In the listing below, find the line with "camera: 35 degrees right, 10 degrees down" and the line with "(299, 433) = (577, 522): toy". Repeat those two lines and all lines between them exactly.

---

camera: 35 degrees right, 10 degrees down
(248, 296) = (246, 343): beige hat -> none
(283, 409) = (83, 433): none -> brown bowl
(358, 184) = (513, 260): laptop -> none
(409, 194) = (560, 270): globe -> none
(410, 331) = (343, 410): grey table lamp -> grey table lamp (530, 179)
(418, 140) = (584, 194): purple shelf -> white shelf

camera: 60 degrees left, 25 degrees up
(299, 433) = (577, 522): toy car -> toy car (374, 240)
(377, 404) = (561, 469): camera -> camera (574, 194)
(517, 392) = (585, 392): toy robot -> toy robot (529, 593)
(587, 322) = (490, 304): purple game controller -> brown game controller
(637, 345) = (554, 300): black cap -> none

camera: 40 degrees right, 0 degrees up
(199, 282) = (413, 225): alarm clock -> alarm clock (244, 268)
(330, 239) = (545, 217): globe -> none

---

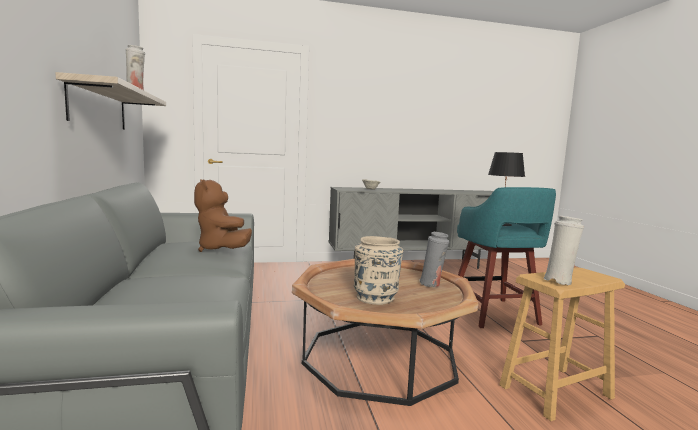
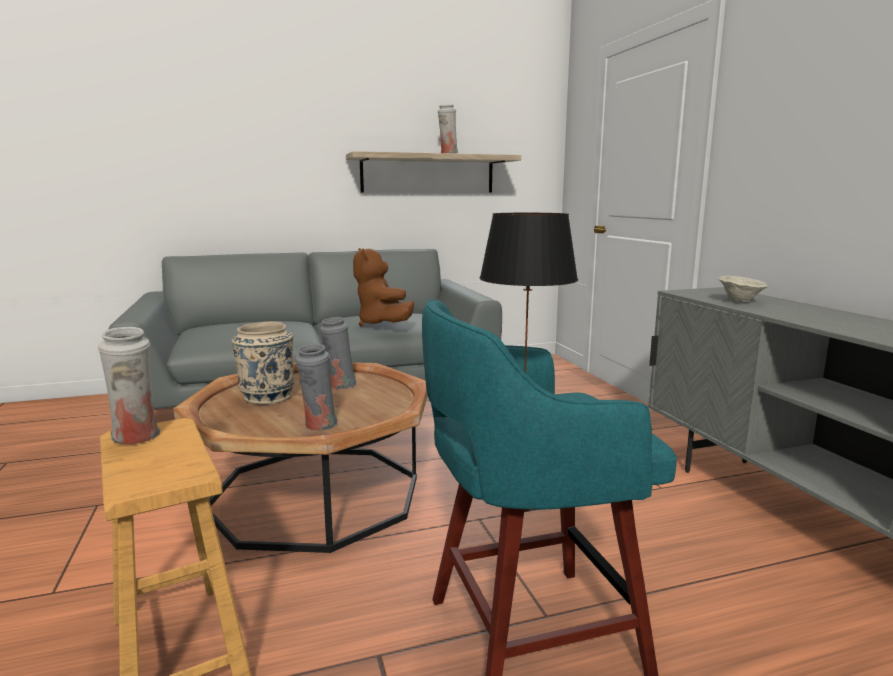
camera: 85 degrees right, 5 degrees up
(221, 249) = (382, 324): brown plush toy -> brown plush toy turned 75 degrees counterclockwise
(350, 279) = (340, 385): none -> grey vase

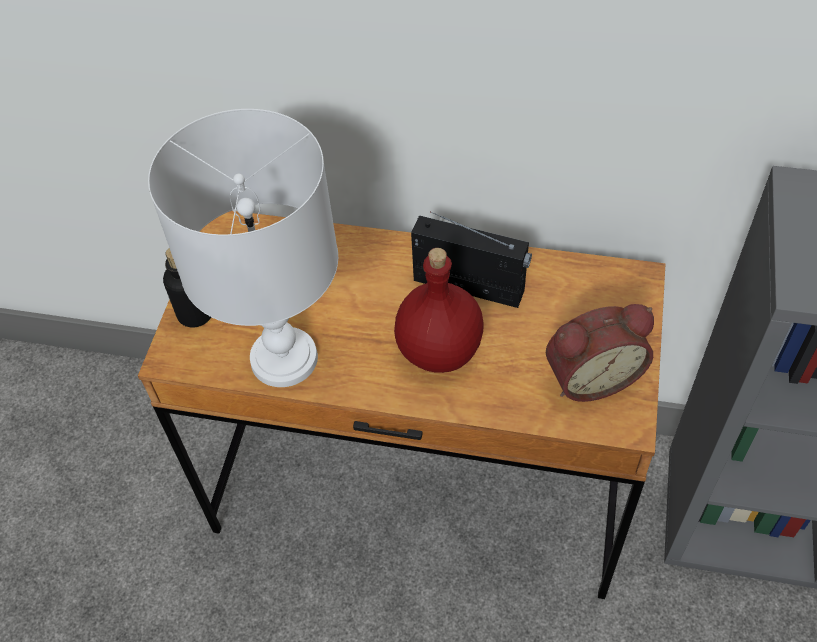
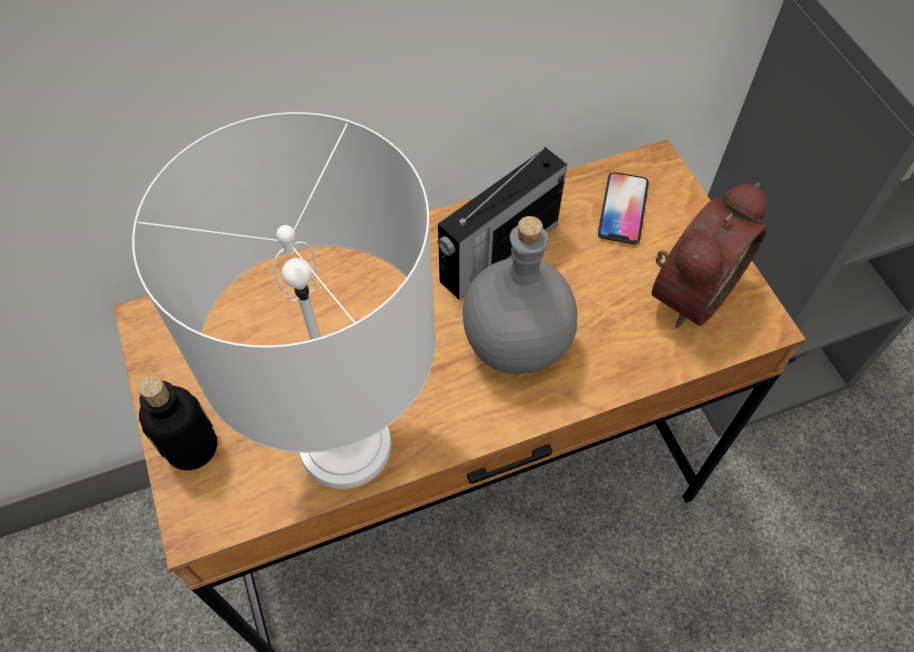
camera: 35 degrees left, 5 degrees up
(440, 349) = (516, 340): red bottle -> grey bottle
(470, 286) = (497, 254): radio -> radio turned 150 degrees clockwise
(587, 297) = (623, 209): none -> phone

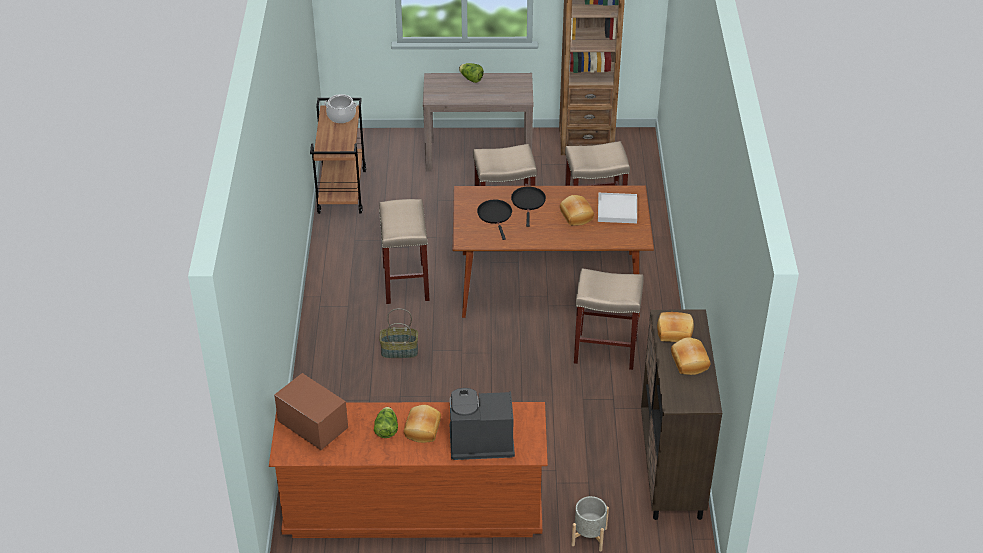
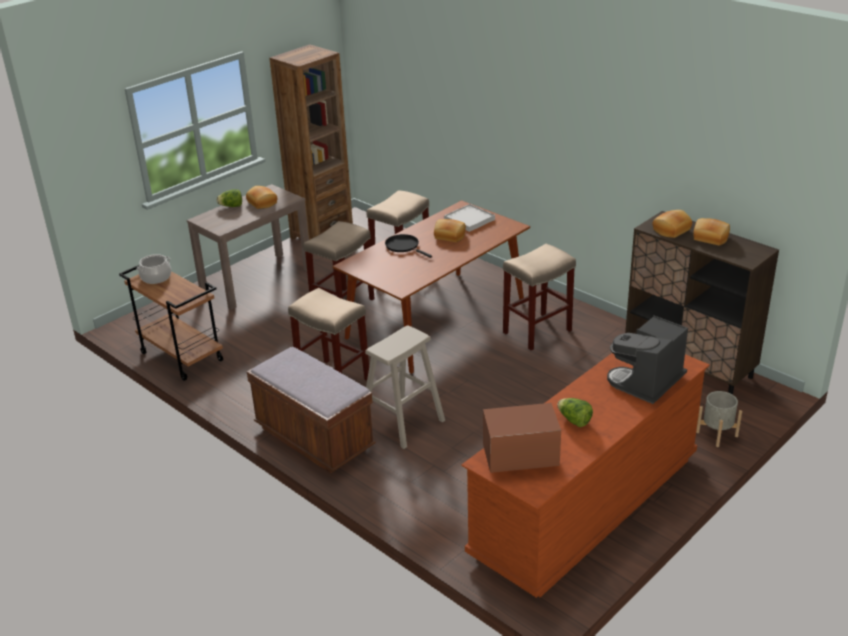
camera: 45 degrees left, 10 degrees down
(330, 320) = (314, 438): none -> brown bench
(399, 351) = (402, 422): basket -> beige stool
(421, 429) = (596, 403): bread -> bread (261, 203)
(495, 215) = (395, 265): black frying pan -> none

---

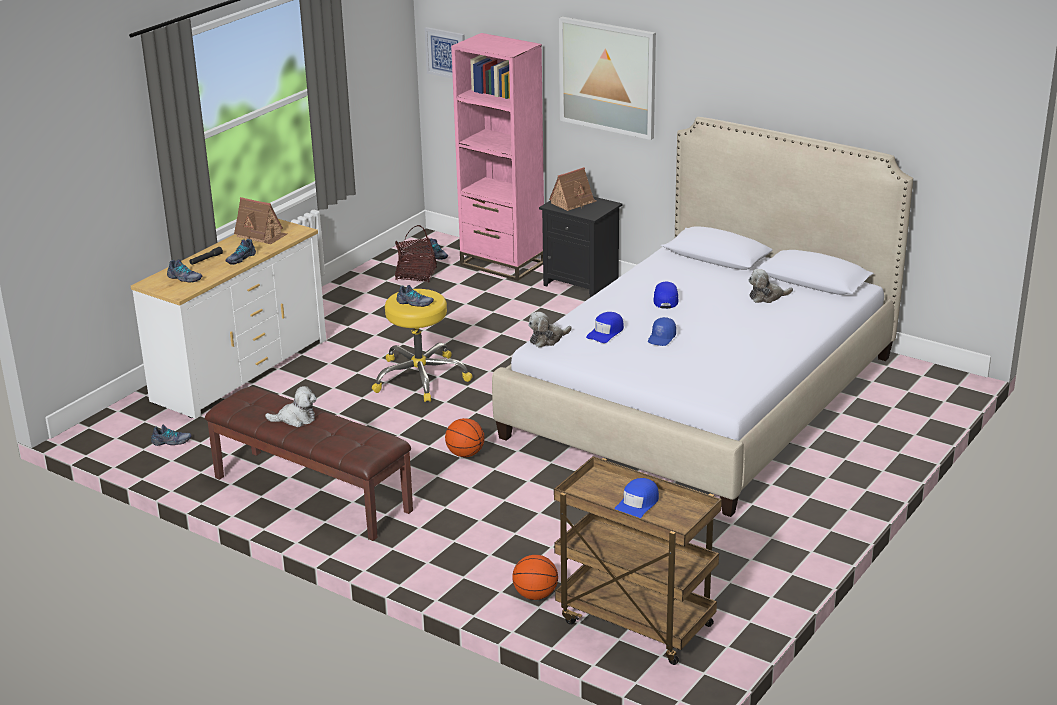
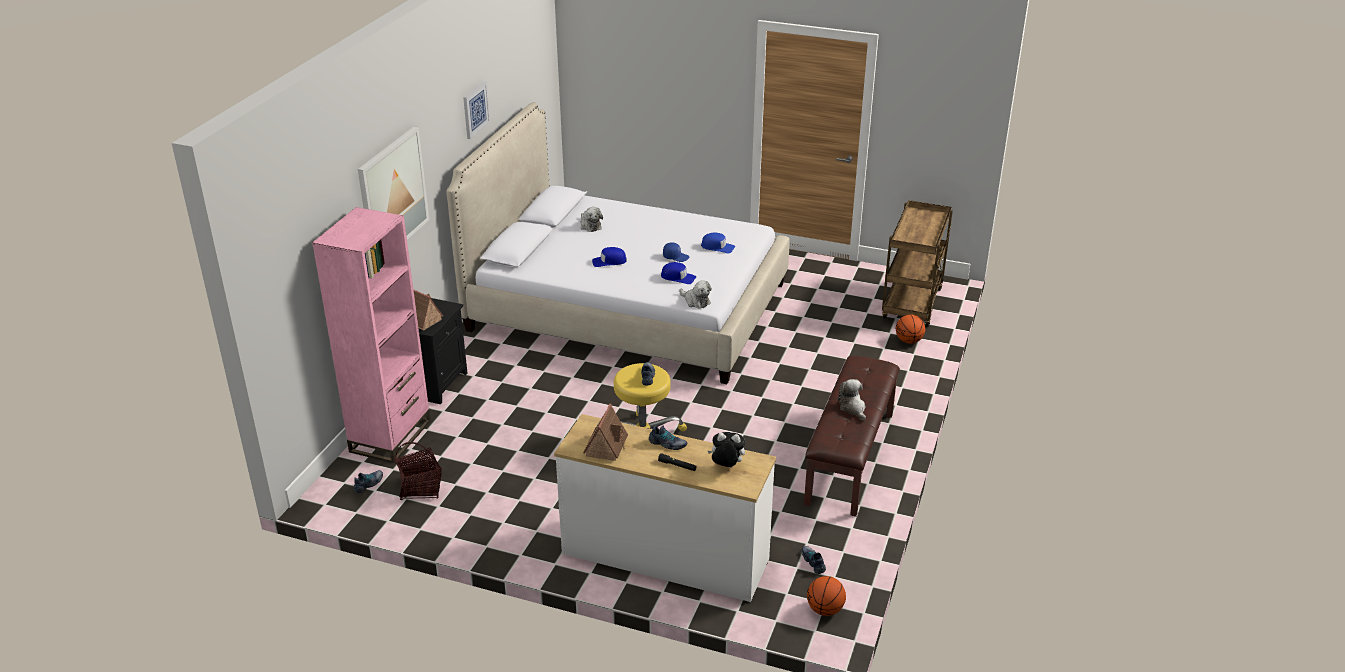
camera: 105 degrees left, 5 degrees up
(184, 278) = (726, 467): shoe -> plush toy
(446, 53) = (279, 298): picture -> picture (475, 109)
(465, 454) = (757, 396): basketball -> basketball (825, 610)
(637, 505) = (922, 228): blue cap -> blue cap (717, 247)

---

Written reply:
camera: 35 degrees right, 10 degrees down
(248, 296) = (246, 343): beige hat -> none
(283, 409) = (83, 433): none -> brown bowl
(358, 184) = (513, 260): laptop -> none
(409, 194) = (560, 270): globe -> none
(410, 331) = (343, 410): grey table lamp -> grey table lamp (530, 179)
(418, 140) = (584, 194): purple shelf -> white shelf

camera: 60 degrees left, 25 degrees up
(299, 433) = (577, 522): toy car -> toy car (374, 240)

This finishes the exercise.